Rian Johnson après le rouleau compresseur Star Wars, un argument sentant bon le whodunit, une affiche assez maousse, parmi les plus belles proposées de manière récente : A Couteaux Tirés, a priori, ne manquait pas d'attraits. Et ce même si le film investit un genre qui, pour beaucoup, se montrera amidonné et presque préhistorique, malgré un certain retour en grâce depuis Les 8 Salopards et, plus récemment, le remake du Crime de l'Orient Express.
Rian se plie ainsi, dans un premier temps, à la quasi intégralité des codes du genre dans une compilation en forme de présentation de tous les suspects, évoluant dans une propriété cossue, seigneuriale et hors du temps aux allures de véritable cabinet de curiosités hantée par un Christopher Plummer toujours aussi délicieux.
Et puis paf ! Dès la fin du premier tiers de l'oeuvre, v'la-t-y pas que Rian coule une bielle en nous révélant l'articulation principale du crime et son auteur. De quoi se dire que pour le côté Cluedo, on repassera, merci beaucoup...
Sauf que Rian Johnson déplace tout simplement la source du mystère de son récit, et donc tout son intérêt, à l'avant et surtout, à l'après crime. En multipliant les points de vue. Car le coquin nous montre peu à peu le double fond de son enquête. Car le coquin ne nous a pas tout dit de la mort du patriarche, pas si bon écrivain de romans policiers, finalement, qu'on veut bien nous le dire. Car le coquin s'intéresse sans doute bien plus au portrait de la cellule familiale totalement foutraque qu'il dessine dans son scénario remarquablement écrit et diablement malin.
Une galerie de portraits réjouissante, sardonique et parfois comique de personnages d'une petitesse insondable, d'une jalousie maladive et d'une hypocrisie infinie, dont on se rend compte finalement qu'il n'y a pas grand chose à sauver parmi ceux-là dès lors qu'il s'agit de sa partager le patrimoine du mort.
Une famille divisée, égoïste, volontiers abjecte sous son apparente tolérance et sa faculté à accueillir des éléments qui lui sont étrangers.

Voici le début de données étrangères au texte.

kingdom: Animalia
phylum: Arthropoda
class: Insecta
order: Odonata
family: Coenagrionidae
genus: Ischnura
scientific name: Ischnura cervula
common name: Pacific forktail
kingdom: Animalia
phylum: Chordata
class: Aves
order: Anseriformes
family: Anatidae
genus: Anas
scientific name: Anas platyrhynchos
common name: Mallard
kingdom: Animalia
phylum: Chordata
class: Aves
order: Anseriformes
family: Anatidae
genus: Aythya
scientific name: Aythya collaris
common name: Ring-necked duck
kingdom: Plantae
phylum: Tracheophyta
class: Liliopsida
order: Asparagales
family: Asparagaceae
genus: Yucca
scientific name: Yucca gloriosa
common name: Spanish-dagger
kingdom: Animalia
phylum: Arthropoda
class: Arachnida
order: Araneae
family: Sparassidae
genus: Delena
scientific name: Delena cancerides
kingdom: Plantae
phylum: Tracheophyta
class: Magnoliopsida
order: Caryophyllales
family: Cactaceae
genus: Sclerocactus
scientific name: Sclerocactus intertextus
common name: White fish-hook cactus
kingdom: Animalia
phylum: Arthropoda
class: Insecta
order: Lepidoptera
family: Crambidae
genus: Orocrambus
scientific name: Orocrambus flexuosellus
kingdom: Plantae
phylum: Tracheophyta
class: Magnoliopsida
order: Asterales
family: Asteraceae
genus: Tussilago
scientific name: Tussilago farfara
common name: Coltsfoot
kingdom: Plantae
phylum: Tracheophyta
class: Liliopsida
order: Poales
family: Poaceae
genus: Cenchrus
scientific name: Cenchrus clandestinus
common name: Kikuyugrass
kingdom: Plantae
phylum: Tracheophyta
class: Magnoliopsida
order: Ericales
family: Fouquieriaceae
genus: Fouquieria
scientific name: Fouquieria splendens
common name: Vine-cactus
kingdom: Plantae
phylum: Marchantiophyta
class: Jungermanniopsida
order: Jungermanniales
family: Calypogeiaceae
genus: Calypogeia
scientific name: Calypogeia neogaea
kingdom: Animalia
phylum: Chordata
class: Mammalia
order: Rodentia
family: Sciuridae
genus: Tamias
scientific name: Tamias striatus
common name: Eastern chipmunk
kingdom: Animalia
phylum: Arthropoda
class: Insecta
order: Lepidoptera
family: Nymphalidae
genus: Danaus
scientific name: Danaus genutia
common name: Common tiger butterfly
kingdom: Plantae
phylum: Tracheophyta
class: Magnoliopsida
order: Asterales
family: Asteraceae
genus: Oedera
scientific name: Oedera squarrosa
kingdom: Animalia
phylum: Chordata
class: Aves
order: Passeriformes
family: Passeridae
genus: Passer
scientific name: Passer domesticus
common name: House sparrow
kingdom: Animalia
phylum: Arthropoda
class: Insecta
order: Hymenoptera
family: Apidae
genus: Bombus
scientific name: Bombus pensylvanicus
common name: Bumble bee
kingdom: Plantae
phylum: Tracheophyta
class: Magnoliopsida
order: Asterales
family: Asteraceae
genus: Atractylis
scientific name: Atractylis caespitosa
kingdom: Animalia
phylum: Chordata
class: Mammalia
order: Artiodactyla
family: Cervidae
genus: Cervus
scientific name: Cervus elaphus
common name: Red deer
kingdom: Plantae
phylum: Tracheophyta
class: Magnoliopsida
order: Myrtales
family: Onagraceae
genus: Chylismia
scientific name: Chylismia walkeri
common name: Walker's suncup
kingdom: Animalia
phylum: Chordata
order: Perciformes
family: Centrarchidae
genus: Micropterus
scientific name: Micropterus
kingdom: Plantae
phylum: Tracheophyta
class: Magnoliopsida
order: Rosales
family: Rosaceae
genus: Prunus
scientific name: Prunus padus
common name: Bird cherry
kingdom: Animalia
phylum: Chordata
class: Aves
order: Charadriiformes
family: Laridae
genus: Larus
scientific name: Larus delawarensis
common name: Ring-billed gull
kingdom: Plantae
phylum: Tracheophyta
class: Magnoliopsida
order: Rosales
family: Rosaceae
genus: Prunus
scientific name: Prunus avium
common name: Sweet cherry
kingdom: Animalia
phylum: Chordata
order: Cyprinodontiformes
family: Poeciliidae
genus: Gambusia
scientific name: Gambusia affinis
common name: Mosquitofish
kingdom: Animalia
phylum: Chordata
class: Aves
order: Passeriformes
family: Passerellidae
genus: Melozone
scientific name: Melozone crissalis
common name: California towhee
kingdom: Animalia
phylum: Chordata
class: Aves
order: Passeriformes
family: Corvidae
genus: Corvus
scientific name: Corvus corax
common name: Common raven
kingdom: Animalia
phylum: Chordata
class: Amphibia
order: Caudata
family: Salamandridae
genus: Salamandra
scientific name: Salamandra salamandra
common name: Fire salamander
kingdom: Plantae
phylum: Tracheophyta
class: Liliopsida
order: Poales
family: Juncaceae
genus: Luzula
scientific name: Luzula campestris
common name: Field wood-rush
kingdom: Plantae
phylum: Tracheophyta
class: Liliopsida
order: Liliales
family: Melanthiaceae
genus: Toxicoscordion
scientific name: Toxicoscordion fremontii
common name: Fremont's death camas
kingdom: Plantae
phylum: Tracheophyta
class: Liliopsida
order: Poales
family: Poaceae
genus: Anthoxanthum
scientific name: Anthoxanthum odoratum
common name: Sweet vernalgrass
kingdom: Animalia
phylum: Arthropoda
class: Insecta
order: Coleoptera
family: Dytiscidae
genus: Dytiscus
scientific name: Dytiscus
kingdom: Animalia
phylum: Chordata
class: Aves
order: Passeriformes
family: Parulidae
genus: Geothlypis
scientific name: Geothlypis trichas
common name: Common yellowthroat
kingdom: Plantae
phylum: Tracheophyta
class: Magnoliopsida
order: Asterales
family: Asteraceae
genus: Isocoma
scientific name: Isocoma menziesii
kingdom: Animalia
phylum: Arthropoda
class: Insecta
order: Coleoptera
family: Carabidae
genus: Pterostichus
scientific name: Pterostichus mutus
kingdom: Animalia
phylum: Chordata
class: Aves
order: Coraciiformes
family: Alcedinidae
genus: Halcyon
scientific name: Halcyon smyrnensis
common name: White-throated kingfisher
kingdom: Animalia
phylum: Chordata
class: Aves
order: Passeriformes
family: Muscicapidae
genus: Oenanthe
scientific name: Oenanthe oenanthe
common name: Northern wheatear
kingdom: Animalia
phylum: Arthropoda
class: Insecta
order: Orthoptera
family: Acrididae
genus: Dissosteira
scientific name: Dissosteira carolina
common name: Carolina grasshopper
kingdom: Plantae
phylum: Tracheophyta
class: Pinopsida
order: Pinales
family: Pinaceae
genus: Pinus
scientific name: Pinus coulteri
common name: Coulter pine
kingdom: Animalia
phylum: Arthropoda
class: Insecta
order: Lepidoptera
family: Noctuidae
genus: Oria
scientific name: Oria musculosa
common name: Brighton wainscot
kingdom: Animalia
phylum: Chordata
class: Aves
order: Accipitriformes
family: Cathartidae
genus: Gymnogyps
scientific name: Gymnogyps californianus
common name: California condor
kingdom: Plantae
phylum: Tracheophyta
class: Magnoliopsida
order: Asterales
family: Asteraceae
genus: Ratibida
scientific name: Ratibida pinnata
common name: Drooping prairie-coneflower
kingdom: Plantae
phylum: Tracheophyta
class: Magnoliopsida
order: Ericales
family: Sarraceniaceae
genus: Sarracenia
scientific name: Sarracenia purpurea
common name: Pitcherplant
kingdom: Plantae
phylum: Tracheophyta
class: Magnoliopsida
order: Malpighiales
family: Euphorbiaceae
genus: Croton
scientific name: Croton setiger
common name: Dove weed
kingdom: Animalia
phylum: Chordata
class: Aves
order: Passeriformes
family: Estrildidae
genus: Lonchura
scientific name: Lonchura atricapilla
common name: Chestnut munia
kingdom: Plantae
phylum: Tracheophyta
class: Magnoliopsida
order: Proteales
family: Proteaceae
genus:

Une famille vivant dans un manoir aux allures anglaises simulant les contours d'un portrait des Etats-Unis peu glorieux, un pays replié sur lui-même, haineux et pourri par l'oisiveté de la richesse de l'empire bâti par ses aînés.
Rian Johnson s'en donne à coeur joie, tout comme l'intégralité de sa casting, offrant une performance de groupe parmi les meilleures de cette année 2019. Où le décalage fun de Daniel Craig répond à la désinvolture délicieuse de Chris Evans ou la belle âme de la toujours aussi cute Ana De Armas.
A Couteaux Tirés se joue avec un plaisir communicatif des carcans du genre qu'il investit pour mieux déborder vers quelque chose de plus libre, volontiers iconoclaste. Un film doublant son scénario à la manière de d'une fable, d'une parabole aux propos des plus actuels et cinglants. Et quand la dernière image de l'oeuvre scande "ma maison", écrit en lettres de sang, il offre une sacrée revanche à ceux que l'on accueille du bout des lèvres, que ce soit dans une famille ou à l'échelle d'un pays individualiste. Au prix d'une contamination des fausses valeurs de ce dernier ?
Un air de famille aux allures de discorde ludique et fraîche, en somme. Cette lame de fonds proposée par A Couteaux Tirés ne saurait se refuser.